Dataset records –
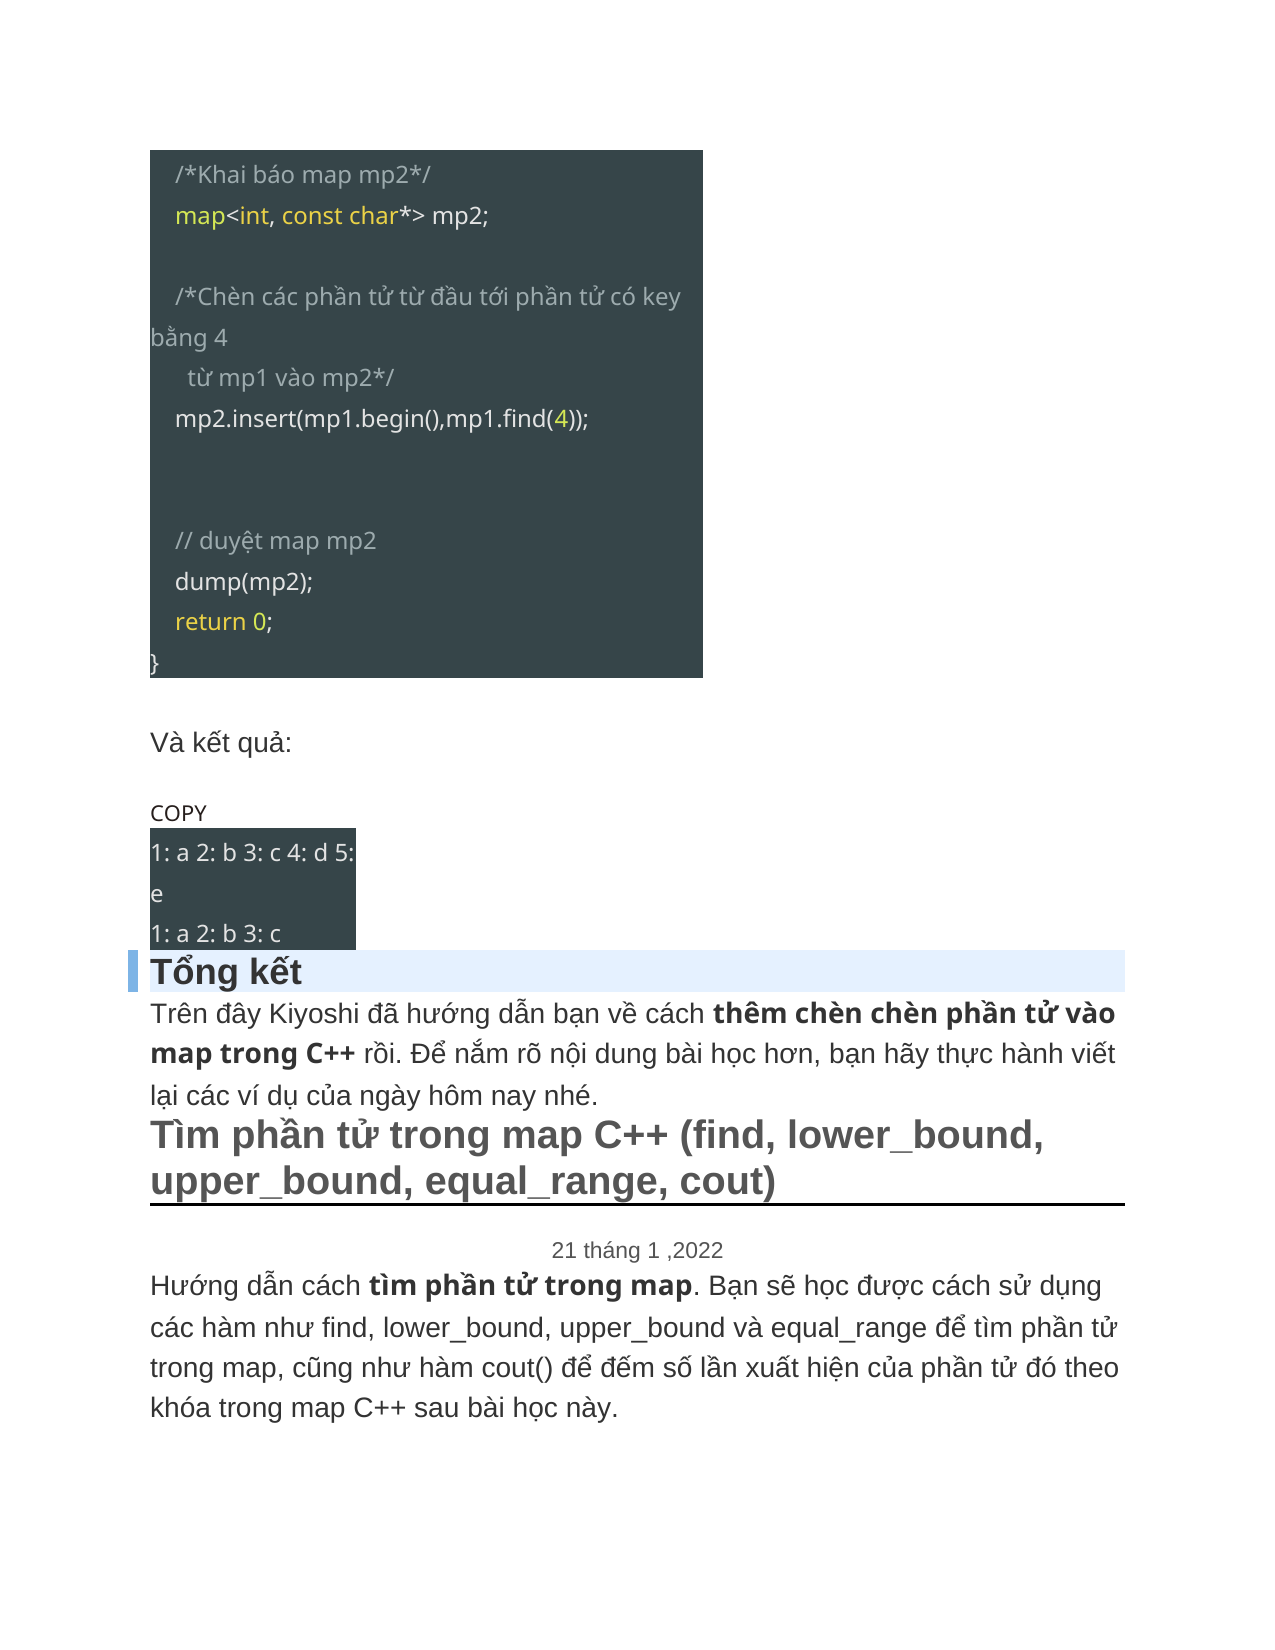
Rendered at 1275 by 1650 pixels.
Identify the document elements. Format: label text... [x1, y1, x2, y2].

* * *

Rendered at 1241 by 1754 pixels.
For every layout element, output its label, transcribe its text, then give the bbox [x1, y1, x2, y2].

...

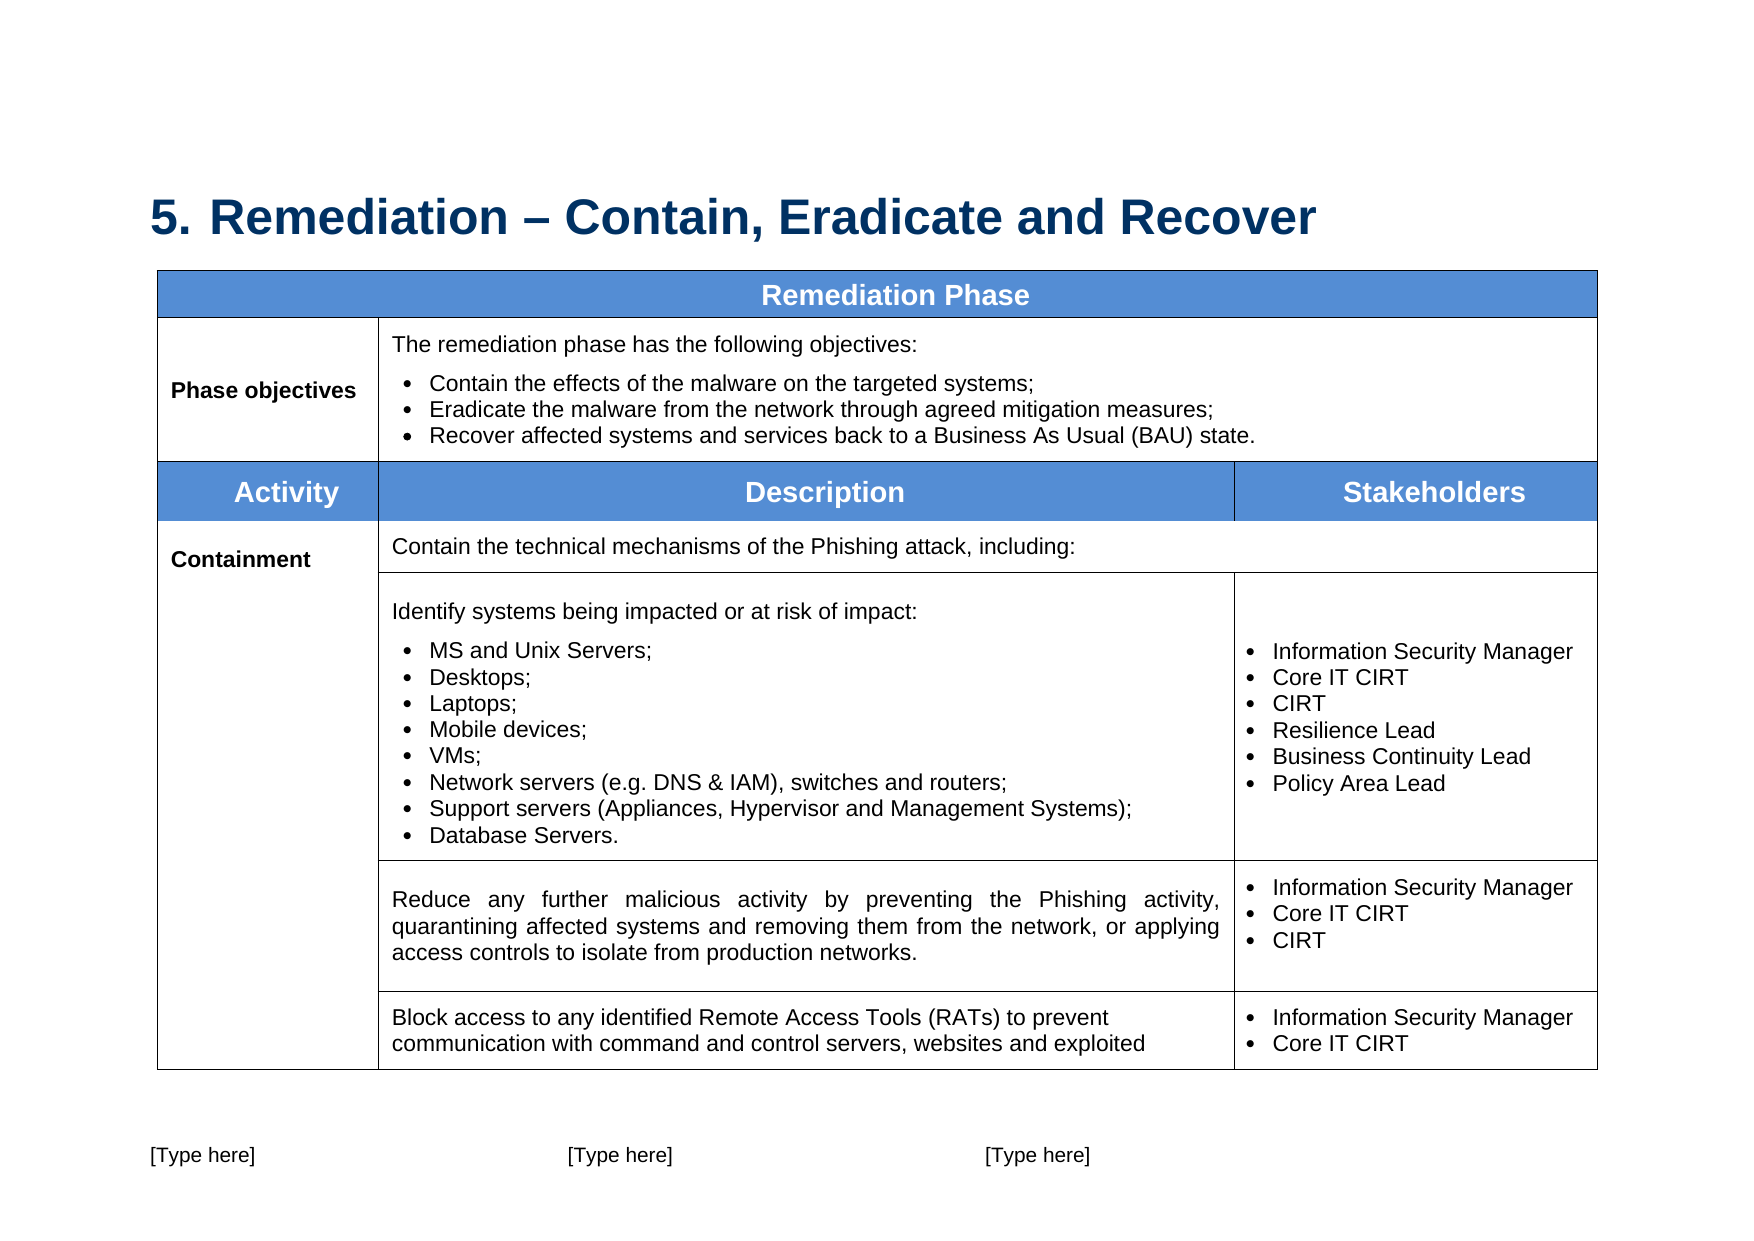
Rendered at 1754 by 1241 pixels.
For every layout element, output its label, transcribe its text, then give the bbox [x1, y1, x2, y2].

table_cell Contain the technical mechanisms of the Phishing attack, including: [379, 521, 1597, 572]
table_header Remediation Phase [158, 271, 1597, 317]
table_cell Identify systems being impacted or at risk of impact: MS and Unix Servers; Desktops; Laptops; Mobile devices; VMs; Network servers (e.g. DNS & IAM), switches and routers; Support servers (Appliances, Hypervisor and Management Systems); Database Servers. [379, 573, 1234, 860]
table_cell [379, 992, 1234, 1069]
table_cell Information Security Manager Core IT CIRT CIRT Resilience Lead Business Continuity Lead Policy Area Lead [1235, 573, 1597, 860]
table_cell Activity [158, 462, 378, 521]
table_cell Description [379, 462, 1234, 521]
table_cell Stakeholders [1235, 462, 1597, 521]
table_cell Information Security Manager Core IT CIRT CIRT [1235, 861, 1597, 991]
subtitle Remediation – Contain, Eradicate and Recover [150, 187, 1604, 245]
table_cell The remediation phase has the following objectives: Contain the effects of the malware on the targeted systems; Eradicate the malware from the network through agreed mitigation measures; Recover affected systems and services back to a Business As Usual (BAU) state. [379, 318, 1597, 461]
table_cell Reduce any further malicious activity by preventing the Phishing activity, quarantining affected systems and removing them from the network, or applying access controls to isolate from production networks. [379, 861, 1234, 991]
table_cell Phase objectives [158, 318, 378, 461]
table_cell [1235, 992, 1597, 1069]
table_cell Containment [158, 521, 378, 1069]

Problem –
Take each line of the material above that holds the string "pixels" and copy it.

Task result –
Rendered at 1275 by 1650 pixels.
Rendered at 1241 by 1754 pixels.
Rendered at 1754 by 1241 pixels.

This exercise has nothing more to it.